What was your biggest revelation during the creation process?
That we need to stop this obsession with categorizing people according to age, race, or gender. This was made super apparent through the course of the interviews, so it was a personal learning curve.
In one sentence, what is the most important takeaway you hope for readers to have from reading Face Values?
Beauty is as much about how you feel as how you look, and it’s available for us all.
What will be the biggest trends and developments that will impact the industry over the next 5-10 years?

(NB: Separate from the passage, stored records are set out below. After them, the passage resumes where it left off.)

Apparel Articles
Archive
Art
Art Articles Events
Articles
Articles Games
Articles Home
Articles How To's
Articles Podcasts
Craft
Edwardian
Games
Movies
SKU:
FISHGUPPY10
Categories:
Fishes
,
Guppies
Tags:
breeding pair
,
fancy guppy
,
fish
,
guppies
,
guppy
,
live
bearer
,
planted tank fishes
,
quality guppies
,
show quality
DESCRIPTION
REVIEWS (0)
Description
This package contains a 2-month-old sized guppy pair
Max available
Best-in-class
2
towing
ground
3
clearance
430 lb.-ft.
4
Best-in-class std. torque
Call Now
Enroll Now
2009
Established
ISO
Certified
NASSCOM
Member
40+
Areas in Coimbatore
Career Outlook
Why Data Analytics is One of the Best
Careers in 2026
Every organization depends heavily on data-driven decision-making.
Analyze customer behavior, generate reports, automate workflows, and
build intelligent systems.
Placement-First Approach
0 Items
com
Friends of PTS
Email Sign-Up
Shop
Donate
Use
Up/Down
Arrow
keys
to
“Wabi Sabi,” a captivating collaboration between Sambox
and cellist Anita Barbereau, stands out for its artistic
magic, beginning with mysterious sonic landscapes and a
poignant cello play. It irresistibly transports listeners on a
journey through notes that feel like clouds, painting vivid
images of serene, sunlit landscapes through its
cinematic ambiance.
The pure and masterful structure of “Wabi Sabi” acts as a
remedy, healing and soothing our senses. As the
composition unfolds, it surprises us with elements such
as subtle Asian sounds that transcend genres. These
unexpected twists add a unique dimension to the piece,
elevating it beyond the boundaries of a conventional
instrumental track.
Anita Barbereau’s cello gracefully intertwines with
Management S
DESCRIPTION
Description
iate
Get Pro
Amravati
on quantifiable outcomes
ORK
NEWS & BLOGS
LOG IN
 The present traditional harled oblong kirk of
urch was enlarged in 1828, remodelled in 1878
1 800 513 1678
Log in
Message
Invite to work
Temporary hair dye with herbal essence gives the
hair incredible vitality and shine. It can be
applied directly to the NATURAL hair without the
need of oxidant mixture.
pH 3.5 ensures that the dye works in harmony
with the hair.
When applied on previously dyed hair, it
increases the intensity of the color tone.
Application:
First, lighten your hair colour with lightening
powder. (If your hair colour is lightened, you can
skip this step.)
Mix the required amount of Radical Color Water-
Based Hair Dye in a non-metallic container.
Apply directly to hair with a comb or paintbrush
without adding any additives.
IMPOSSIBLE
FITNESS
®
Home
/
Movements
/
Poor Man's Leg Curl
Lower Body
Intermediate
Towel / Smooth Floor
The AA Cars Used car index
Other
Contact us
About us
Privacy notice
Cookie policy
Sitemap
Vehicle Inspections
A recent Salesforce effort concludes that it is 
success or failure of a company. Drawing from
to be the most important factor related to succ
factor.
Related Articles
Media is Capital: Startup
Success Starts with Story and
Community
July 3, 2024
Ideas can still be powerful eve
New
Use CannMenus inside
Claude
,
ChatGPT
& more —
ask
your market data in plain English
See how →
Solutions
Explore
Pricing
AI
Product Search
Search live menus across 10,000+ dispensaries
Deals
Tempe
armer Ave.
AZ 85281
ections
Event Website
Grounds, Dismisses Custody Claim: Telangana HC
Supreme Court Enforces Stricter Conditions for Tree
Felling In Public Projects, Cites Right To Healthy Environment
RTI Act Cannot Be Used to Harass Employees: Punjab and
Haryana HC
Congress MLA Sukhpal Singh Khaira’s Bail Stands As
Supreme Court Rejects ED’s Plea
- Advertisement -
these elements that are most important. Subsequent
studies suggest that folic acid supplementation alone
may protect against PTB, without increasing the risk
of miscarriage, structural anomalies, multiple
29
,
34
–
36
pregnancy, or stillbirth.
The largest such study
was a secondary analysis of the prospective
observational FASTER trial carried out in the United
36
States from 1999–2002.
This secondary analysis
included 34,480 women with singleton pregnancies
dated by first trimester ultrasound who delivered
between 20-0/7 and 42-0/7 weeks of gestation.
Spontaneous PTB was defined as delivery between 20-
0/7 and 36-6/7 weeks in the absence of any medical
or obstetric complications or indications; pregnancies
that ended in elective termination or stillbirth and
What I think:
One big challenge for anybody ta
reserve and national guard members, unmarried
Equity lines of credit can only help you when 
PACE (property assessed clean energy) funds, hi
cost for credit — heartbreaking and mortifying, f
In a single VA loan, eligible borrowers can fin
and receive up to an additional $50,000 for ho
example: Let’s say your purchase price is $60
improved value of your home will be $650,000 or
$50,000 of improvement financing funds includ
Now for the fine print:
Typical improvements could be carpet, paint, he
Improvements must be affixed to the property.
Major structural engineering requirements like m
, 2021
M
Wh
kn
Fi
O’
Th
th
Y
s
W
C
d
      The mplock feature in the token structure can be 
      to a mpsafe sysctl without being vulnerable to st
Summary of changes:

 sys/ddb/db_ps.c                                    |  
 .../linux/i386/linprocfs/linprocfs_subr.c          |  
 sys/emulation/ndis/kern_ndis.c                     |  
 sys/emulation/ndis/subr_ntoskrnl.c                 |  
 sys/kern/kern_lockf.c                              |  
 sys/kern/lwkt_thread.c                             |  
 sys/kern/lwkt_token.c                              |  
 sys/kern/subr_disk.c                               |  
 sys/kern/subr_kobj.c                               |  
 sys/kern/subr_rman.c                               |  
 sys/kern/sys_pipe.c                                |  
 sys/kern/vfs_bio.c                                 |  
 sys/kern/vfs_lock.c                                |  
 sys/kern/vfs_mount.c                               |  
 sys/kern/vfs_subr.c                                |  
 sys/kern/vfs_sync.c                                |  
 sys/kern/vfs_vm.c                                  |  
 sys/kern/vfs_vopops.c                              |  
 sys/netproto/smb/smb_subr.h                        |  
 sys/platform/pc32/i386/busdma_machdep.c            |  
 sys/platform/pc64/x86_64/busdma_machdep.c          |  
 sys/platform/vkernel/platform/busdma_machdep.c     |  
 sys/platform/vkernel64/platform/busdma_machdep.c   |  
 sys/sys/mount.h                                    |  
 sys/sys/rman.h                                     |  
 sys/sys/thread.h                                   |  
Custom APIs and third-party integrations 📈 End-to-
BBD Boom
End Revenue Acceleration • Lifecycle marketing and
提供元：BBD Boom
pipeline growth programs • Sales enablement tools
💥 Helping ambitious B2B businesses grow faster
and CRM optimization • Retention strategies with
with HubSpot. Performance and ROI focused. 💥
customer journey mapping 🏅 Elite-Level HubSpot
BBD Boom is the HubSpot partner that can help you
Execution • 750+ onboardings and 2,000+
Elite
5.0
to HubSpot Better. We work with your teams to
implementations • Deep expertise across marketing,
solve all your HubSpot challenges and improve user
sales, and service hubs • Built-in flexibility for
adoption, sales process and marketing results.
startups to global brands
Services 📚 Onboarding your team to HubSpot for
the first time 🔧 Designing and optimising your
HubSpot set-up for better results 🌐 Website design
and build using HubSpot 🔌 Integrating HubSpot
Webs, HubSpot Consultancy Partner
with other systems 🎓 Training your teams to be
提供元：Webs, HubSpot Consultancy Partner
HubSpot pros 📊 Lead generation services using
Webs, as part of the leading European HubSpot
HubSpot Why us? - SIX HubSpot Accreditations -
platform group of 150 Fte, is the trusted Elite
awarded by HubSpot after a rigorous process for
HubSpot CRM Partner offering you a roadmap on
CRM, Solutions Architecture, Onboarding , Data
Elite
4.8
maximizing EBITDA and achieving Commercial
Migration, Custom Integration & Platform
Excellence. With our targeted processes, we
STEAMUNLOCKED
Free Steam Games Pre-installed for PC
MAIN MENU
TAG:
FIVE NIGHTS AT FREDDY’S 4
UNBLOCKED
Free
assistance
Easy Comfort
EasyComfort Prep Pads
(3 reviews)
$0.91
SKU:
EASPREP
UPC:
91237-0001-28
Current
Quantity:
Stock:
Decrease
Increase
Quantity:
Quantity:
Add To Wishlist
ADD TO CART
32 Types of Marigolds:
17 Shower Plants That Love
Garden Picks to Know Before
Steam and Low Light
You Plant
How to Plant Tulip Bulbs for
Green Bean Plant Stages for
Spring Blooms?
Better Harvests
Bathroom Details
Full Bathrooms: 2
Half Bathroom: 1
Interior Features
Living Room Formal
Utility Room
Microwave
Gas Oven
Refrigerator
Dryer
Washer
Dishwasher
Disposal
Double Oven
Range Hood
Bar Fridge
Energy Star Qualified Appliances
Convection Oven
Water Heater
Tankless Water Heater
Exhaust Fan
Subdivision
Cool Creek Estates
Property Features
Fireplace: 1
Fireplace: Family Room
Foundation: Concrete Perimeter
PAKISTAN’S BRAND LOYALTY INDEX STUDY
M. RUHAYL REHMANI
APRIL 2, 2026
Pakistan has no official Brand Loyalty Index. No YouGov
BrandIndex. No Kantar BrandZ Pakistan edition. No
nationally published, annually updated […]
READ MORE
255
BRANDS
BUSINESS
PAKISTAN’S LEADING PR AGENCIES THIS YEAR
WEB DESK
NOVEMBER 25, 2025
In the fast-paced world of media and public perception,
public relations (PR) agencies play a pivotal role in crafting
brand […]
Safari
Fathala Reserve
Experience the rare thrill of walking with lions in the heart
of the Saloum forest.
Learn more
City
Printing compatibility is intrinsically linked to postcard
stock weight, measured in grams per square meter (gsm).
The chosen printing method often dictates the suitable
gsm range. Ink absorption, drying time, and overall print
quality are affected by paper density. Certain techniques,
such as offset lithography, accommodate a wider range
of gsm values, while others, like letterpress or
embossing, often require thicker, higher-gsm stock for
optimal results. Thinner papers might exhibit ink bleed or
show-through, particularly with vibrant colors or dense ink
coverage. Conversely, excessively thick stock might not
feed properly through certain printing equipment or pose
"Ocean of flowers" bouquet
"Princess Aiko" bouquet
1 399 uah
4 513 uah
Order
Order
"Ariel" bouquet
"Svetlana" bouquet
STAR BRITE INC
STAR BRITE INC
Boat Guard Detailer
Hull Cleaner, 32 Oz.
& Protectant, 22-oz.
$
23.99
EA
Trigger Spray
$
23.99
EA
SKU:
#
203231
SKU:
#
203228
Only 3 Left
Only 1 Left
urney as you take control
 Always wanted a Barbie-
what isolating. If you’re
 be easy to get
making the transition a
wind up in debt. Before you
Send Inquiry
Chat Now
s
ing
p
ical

Undoubtedly the diversity and inclusion development, which is finally taking hold in boardrooms now. Fashion advocate Bethann Hardison talks about this in the book and points to the fact that we’re starting to see a lot more representation happen behind the camera and on media mastheads 15 years after she first raised the issue. Another major shift, which comes on the back of the sustainability efforts, is the backlash to excessive consumption. So consumers realizing that they can simply stop buying every new product that hits the shelves. This is being helped by the trend for skintellectuals who pride themselves on researching products, ingredients, and formulations, so they’re able to resist the lure of marketing and especially influencer marketing. I think we will see a lot more regulations around this as well as a generation of consumers who just don’t want to consume as much. I see it a lot in fashion and I think it will bring more creativity and self-expression back as opposed to just shopping. And on that note, I’m really intrigued by the world of digital representations, filters, avatars, and the metaverse. The idea of an alternate reality is already present in gaming culture and, although I’m very much a sensorial, tactile person, I’m also fascinated by how that might manifest itself in a futuristic landscape. In retail for example—maybe Smellavision’s time has come!